Heartless had no intention of doing that. The younger generation of Thorns might think him fearless, and his old friends certainly believed he was brutally honest to a fault, but Heartless was no fool. He would attempt to get his point across in the closest approximation that the required reverence for a sovereign allowed.
“As Your Majesty has no doubt already noticed, the number of Thorns produced by Thornfield has been on the decline. Our recruiters search diligently throughout the holdings, scouring for a drop of blood magic. I admit boys now who would have been turned away when I was coming up through the ranks, and it is because none with stronger blood can be found. Our latest arriving crop had two shy of the number you hold in your hand. A mere twenty-eight students.”
Hazerial fixed him with a stern expression. “Your emphasis is understood, Grandmaster. Stop belaboring the details and get to the point.”
“The blood magic is dying out. The men who have it are not passing it on to the next generation, because most do not live long enough to sire children. We pluck the few boys that are born with it out of the gutters, put a sword in their hands, and they’re killed before they can reproduce. There will come a night when no user of blood magic can be found at all.”
“You speak as if the blood magic is a matter of parentage rather than the blessing of the strong gods,” Hazerial said.
“I don’t seek to undermine their supremacy, Your Majesty. But could it be that the strong gods have chosen to retake their blessing from us?”
“Tell us about the pirate,” Hazerial said.
Grandmaster blinked. That was not the response he had been expecting, but a sudden pivot was not unusual with the king. Heartless flowed with the change of subject.
“Twenty-six is the best swordsman in his year, Your Majesty, though he ranks second overall to Prince Izak. He cannot overcome the prince’s blood magic.”
Hazerial received the mention of his son’s superiority with an indifferent grunt. “In our last conference, you said that the pirate could see as well as the average Child of Night in the dark, though he retained his day vision.”
“Yes, Your Majesty.”
“How does he heal?”
“Exceptionally. He has been scourged, and he’s come off worse for the wear in bouts that would have killed weaker men, yet he has never approached Healer Prime of his own accord for anything but wound salve.”
“And how is he doing it, Grandmaster?”
Heartless frowned. “Either by the blood magic or by some magic the pirates have that we don’t yet know of.”
King Hazerial sat back in his chair and looked down his nose at the grandmaster. “I will tell you something I have not told another soul, Heartless.”
Though the royal we had disappeared, Grandmaster felt more certain than ever that he stood in the presence of a divinely appointed king. How the legends of Heartless the Great Defier would change if only the tellers knew that, in the face of such power, Heartless felt like an ant in the shadow of the royal boot.
“That pirate was gifted to me by the strong gods,” the king said. “Through this gift, I will destroy our ancient enemy once and for all.”
***
The fourth-year bracket, which had been postponed for His Majesty’s arrival, took place over the following two nights, and the grafting the night after. No one died during the ritual that year. The king’s hand was too practiced to botch the thornknife ceremony, and Grandmaster had warned each of the chosen third-years not to choose a name if they weren’t certain of it. The lack of dead made the celebratory feast even more festive.

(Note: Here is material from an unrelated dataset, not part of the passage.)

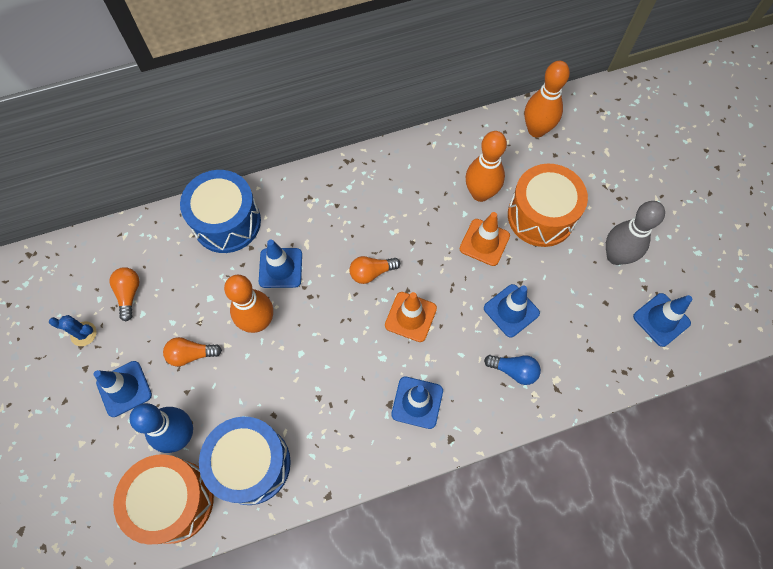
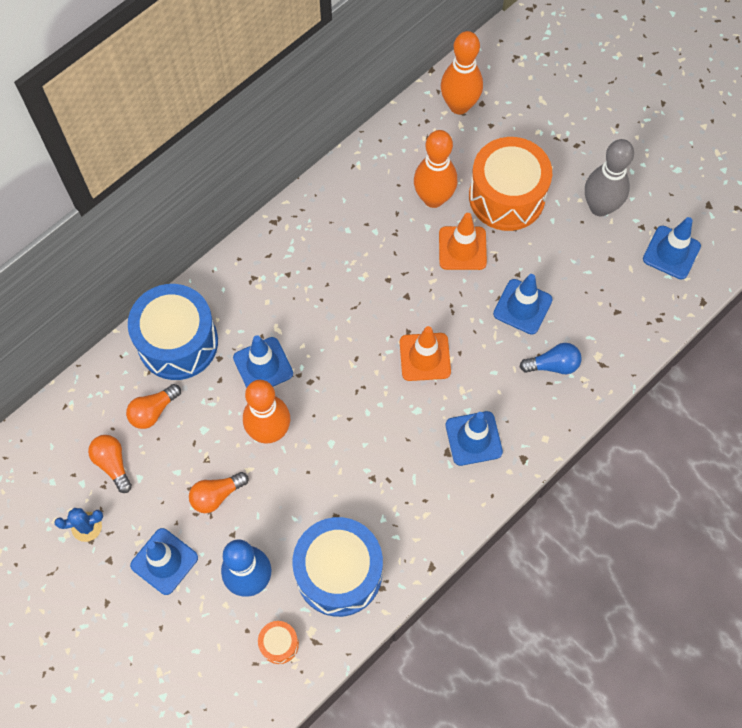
camera: 25 degrees left, 0 degrees up
(173, 501) = (279, 644): orange drum -> orange drum, size x0.44
(371, 272) = (362, 329): orange light bulb -> orange light bulb (153, 411)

Izak left early, and it took very little convincing to get Twenty-six to do the same. All the prince had to do was ask the pirate if he would rather practice than sit there not eating his food and staring at the king.
“I was not staring at him. I was assessing his guard.”
“Well, if you noticed anything interesting, don’t tell me. He might ask about it when he sends for me.”
But no summons came. The king and his new crop of Royal Thorns rode out without a glance at the former crown prince.
“I can’t decide whether that’s a good sign or a bad one,” Izak told Twenty-six while they practiced the next day.
“Interpreting signs is the work of a wife.” Twenty-six shifted his feet, prepared to begin their next blood magic duel. “A man puts his muscle into the fight and leaves the rest to the God of the Waves.” He gestured with his swordbreaker for Izak to reset his own stance. “Let us begin again.”
Izak grimaced. “If you want to keep going, let me heal your broken shoulder. It’s making me sick hanging like that.”
If the king had asked about Twenty-six’s use of blood magic that year, one of the first things Izak had been prepared to tell him was that the pirate was hopeless at the most basic of spells—healing himself. That wasn’t necessarily a lie. While Twenty-six’s body healed quickly, his conscious efforts to speed healing were negligible compared to allowing the blood magic to take its course naturally.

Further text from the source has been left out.